Bisnis.com, JAKARTA--Untuk memenuhi kebutuhan uang kartal Indonesia, maka Bank Indonesia tiap tahun mencetak uang guna mengganti uang lusuh.
Namun, tak sedikit juga anggaran yang dialokasikan BI untuk mencetak uang kartal tersebut. Apalagi dominan transaksi di Indonesia masih menggunakan uang tunai.
Deputi Direktur Departemen Kebijakan dan Pengawasan Pembayaran BI Yura A. Djalins mengatakan Bank Sentral setiap tahunnya menghabiskan dana sekitar Rp2 triliun untuk mengganti uang lusuh yang beredar.
"Tiap tahun jumlah uang yang dicetak tumbuh dan tahun lalu tumbuh hingga 13%," ungkapnya, Rabu (11/6/2014).
Mahalnya biaya cetak mata uang garuda, karena bahan baku seperti kertas harus diimpor dari negara Eropa dan Rusia.
Yura mengungkapkan jumlah uang yang dicetak tahun lalu tumbuh melambat.

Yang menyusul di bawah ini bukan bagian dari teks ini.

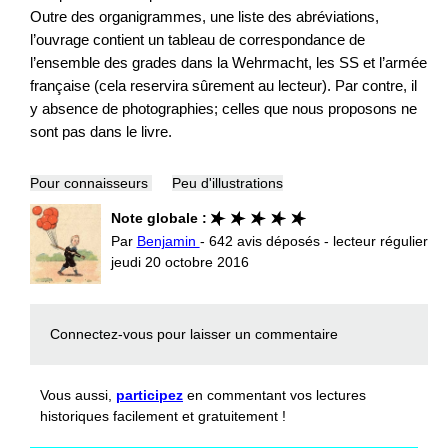
Outre des organigrammes, une liste des abréviations,
l’ouvrage contient un tableau de correspondance de
l’ensemble des grades dans la Wehrmacht, les SS et l’armée
française (cela reservira sûrement au lecteur). Par contre, il
y absence de photographies; celles que nous proposons ne
sont pas dans le livre.
Pour connaisseurs
Peu d'illustrations
Note globale :
Par
Benjamin
- 642 avis déposés - lecteur régulier
jeudi 20 octobre 2016
Connectez-vous
pour laisser un commentaire
Vous aussi,
participez
en commentant vos lectures
historiques facilement et gratuitement !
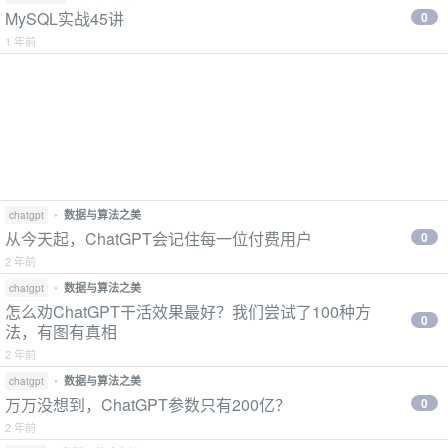
MySQL实战45讲
0
1 年前
•
数据与算法之美
chatgpt
从今天起，ChatGPT会记住每一位付费用户
0
2 年前
•
数据与算法之美
chatgpt
怎么劝ChatGPT干活效果最好？我们尝试了100种方
0
法，有图有真相
2 年前
•
数据与算法之美
chatgpt
万万没想到，ChatGPT参数只有200亿？
0
2 年前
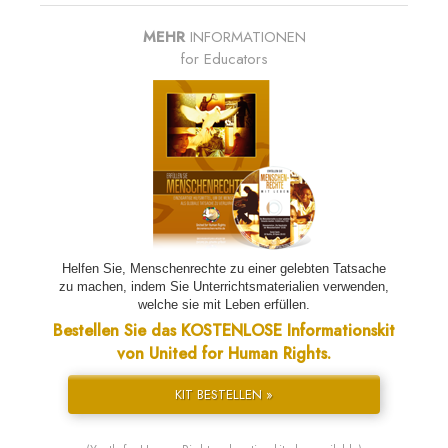
MEHR
INFORMATIONEN
for Educators
Helfen Sie, Menschenrechte zu einer gelebten Tatsache
zu machen, indem Sie Unterrichtsmaterialien verwenden,
welche sie mit Leben erfüllen.
Bestellen Sie das KOSTENLOSE Informationskit
von United for Human Rights.
KIT BESTELLEN »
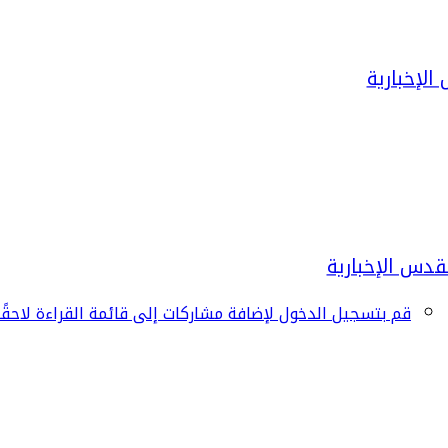
قم بتسجيل الدخول لإضافة مشاركات إلى قائمة القراءة لاحقًا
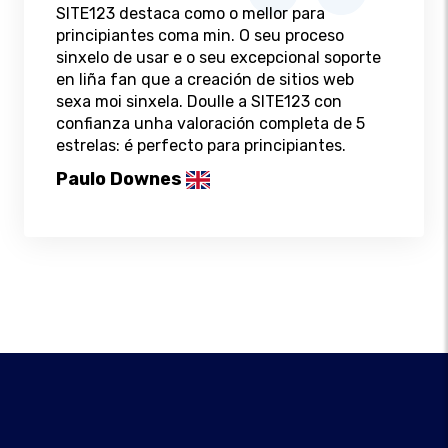
SITE123 destaca como o mellor para
principiantes coma min. O seu proceso
sinxelo de usar e o seu excepcional soporte
en liña fan que a creación de sitios web
sexa moi sinxela. Doulle a SITE123 con
confianza unha valoración completa de 5
estrelas: é perfecto para principiantes.
Paulo Downes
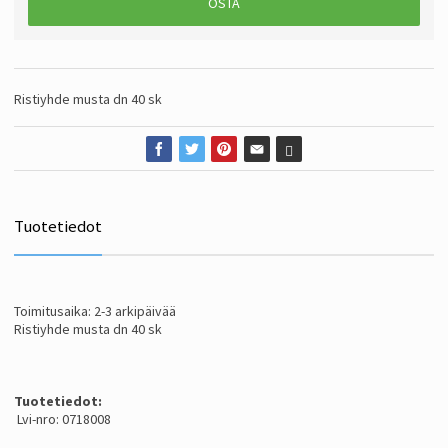
OSTA
Ristiyhde musta dn 40 sk
Tuotetiedot
Toimitusaika: 2-3 arkipäivää
Ristiyhde musta dn 40 sk
Tuotetiedot:
Lvi-nro: 0718008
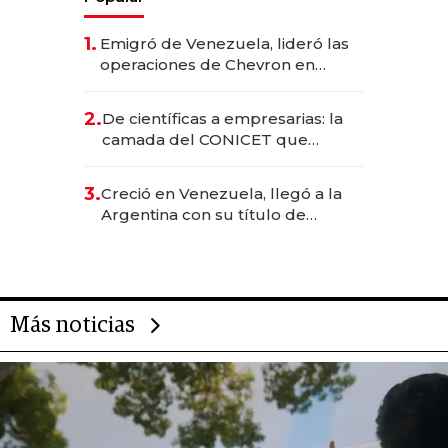
1.
Emigró de Venezuela, lideró las
operaciones de Chevron en
EE.UU. y hoy es la única mujer
CEO en Vaca Muerta
2.
De científicas a empresarias: la
camada del CONICET que
levantó más de US$ 40 millones
para fundar startups biotech
3.
Creció en Venezuela, llegó a la
Argentina con su título de
abogado y construyó un imperio
gastronómico que revoluciona
las marcas "fast premium"
Más noticias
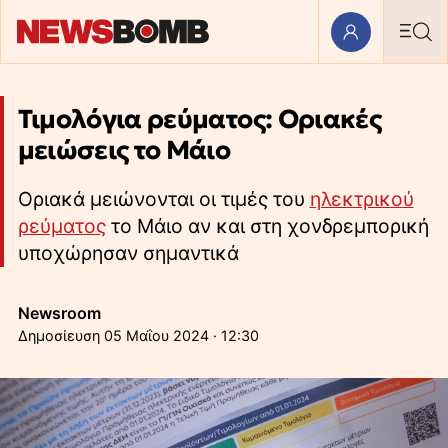
Τιμολόγια ρεύματος: Οριακές
μειώσεις το Μάιο
Οριακά μειώνονται οι τιμές του
ηλεκτρικού
ρεύματος
το Μάιο αν και στη χονδρεμπορική
υποχώρησαν σημαντικά
Newsroom
05 Μαΐου 2024 · 12:30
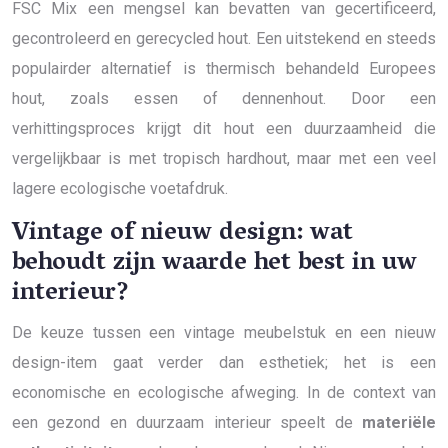
FSC Mix een mengsel kan bevatten van gecertificeerd,
gecontroleerd en gerecycled hout. Een uitstekend en steeds
populairder alternatief is thermisch behandeld Europees
hout, zoals essen of dennenhout. Door een
verhittingsproces krijgt dit hout een duurzaamheid die
vergelijkbaar is met tropisch hardhout, maar met een veel
lagere ecologische voetafdruk.
Vintage of nieuw design: wat
behoudt zijn waarde het best in uw
interieur?
De keuze tussen een vintage meubelstuk en een nieuw
design-item gaat verder dan esthetiek; het is een
economische en ecologische afweging. In de context van
een gezond en duurzaam interieur speelt de
materiële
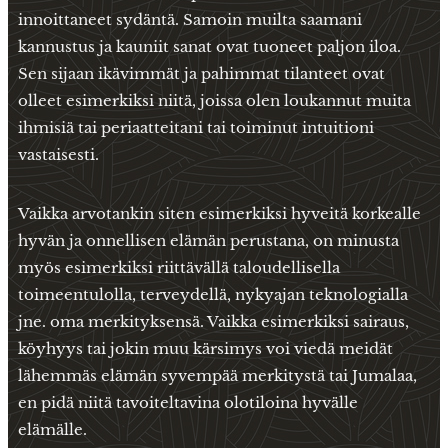
innoittaneet sydäntä. Samoin muilta saamani
kannustus ja kauniit sanat ovat tuoneet paljon iloa.
Sen sijaan ikävimmät ja pahimmat tilanteet ovat
olleet esimerkiksi niitä, joissa olen loukannut muita
ihmisiä tai periaatteitani tai toiminut intuitioni
vastaisesti.
Vaikka arvotankin siten esimerkiksi hyveitä korkealle
hyvän ja onnellisen elämän perustana, on minusta
myös esimerkiksi riittävällä taloudellisella
toimeentulolla, terveydellä, nykyajan teknologialla
jne. oma merkityksensä. Vaikka esimerkiksi sairaus,
köyhyys tai jokin muu kärsimys voi viedä meidät
lähemmäs elämän syvempää merkitystä tai Jumalaa,
en pidä niitä tavoiteltavina olotiloina hyvälle
elämälle.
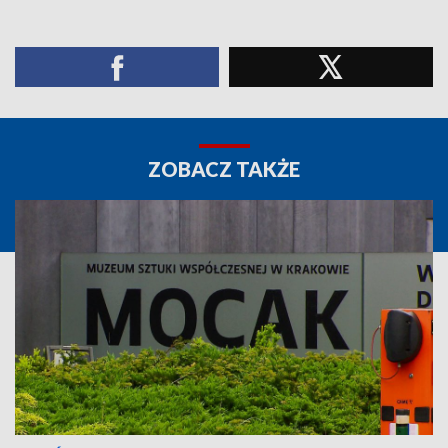
ZOBACZ TAKŻE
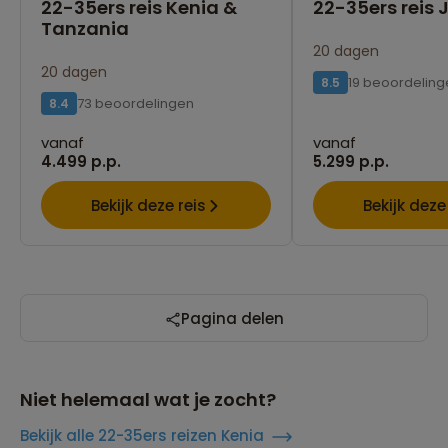
22-35ers reis Kenia &
22-35ers reis
Tanzania
20 dagen
20 dagen
19 beoordeling
8.5
73 beoordelingen
8.4
vanaf
vanaf
4.499 p.p.
5.299 p.p.
Bekijk deze reis
Bekijk deze
Pagina delen
Niet helemaal wat je zocht?
Bekijk alle 22-35ers reizen Kenia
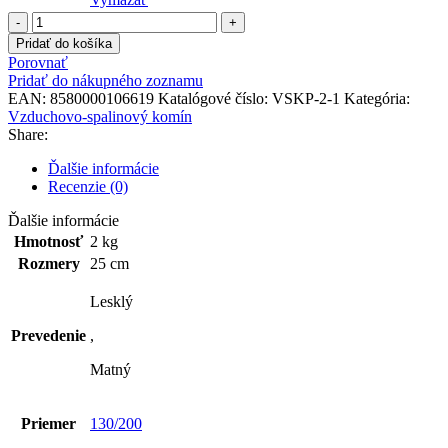
množstvo
Predĺženie
Pridať do košíka
0.25m
Porovnať
Pridať do nákupného zoznamu
EAN:
8580000106619
Katalógové číslo:
VSKP-2-1
Kategória:
Vzduchovo-spalinový komín
Share:
Ďalšie informácie
Recenzie (0)
Ďalšie informácie
Hmotnosť
2 kg
Rozmery
25 cm
Lesklý
Prevedenie
,
Matný
Priemer
130/200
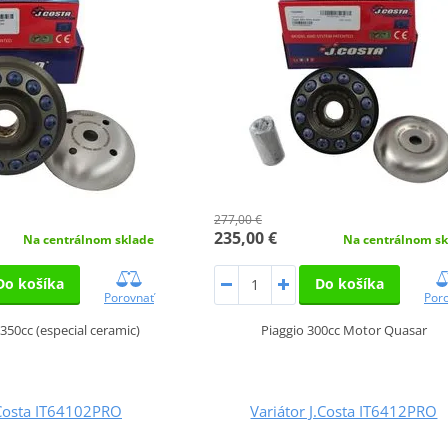
277,00 €
235,00 €
Na centrálnom sklade
Na centrálnom sk
Do košíka
Do košíka
Porovnať
Por
 350cc (especial ceramic)
Piaggio 300cc Motor Quasar
.Costa IT64102PRO
Variátor J.Costa IT6412PRO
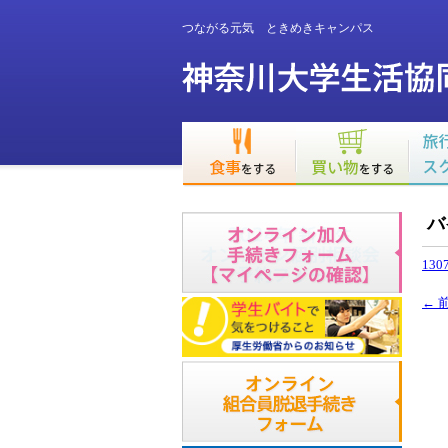
つながる元気 ときめきキャンパス
バ
130
←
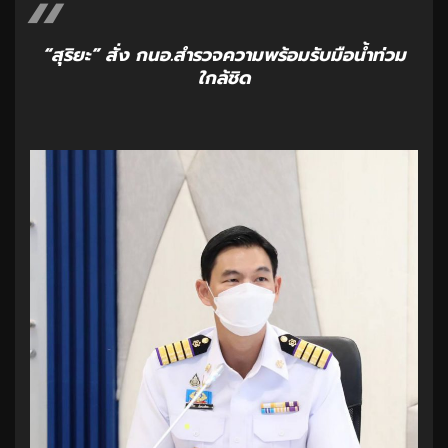
“สุริยะ” สั่ง กนอ.สำรวจความพร้อมรับมือน้ำท่วม
ใกล้ชิด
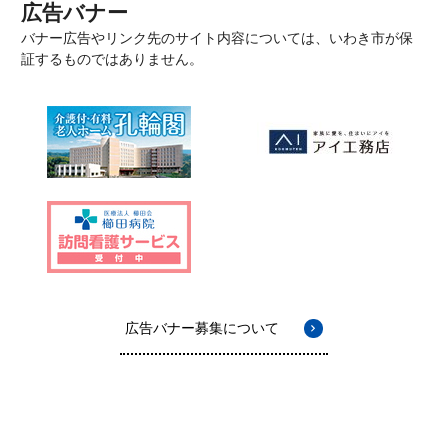
広告バナー
バナー広告やリンク先のサイト内容については、いわき市が保
証するものではありません。
広告バナー募集について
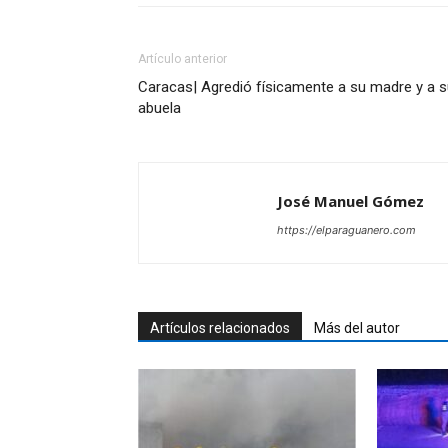
Artículo anterior
Caracas| Agredió físicamente a su madre y a 
abuela
José Manuel Gómez
https://elparaguanero.com
Artículos relacionados
Más del autor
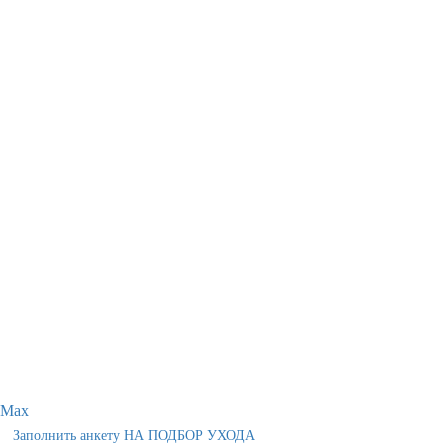
Max
Заполнить анкету НА ПОДБОР УХОДА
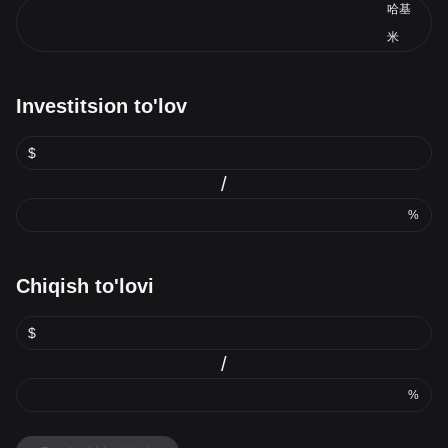
哈基
米
Investitsion to'lov
$
/
%
Chiqish to'lovi
$
/
%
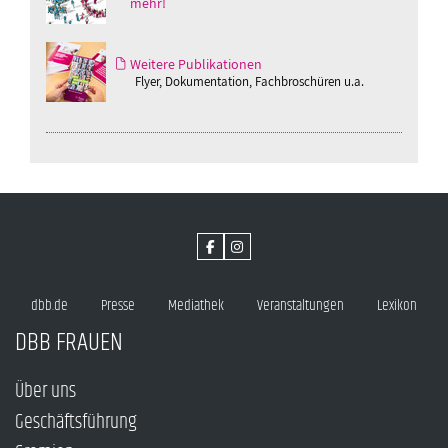
mehr!
Weitere Publikationen
Flyer, Dokumentation, Fachbroschüren u.a.
dbb.de
Presse
Mediathek
Veranstaltungen
Lexikon
DBB FRAUEN
Über uns
Geschäftsführung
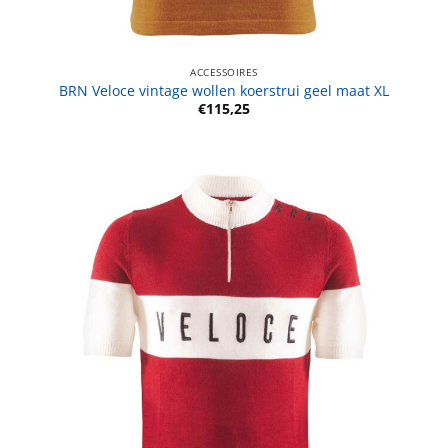
ACCESSOIRES
BRN Veloce vintage wollen koerstrui geel maat XL
€
115,25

Perlambatan tersebut terjadi bukan karena peningkatan transaksi menggunakan e-money, akan tetapi lebih disebabkan oleh perlambatan pertumbuhan ekonomi yang dirasakan masyarakat.
Menurutnya, menggalakkan less cash society (transaksi non tunai) bakal mengurangi biaya cetak dan operasional uang kartal.
Yura mengungkapkan hampir semua negara mencatatkan peningkatan transaksi cetak uang setiap tahunnya.
Hal tersebut karena masih dominannya budaya uang tunai.
Sedangkan satu-satunya negara yang berhasil menurunkan pertumbuhan uang kartal adalah Swedia.
Yura menilai dengan menggalakan transaksi non tunai maka bisa meminimalisir terjadinya korupsi yang dominan dilakukan dengan transaksi tunai.
Di sisi lain, Bank Indonesia menilai transaksi non tunai juga bisa menghindari terjadinya tindakan kriminal seperti perampokan serta salah perhitungan dalam bertransaksi.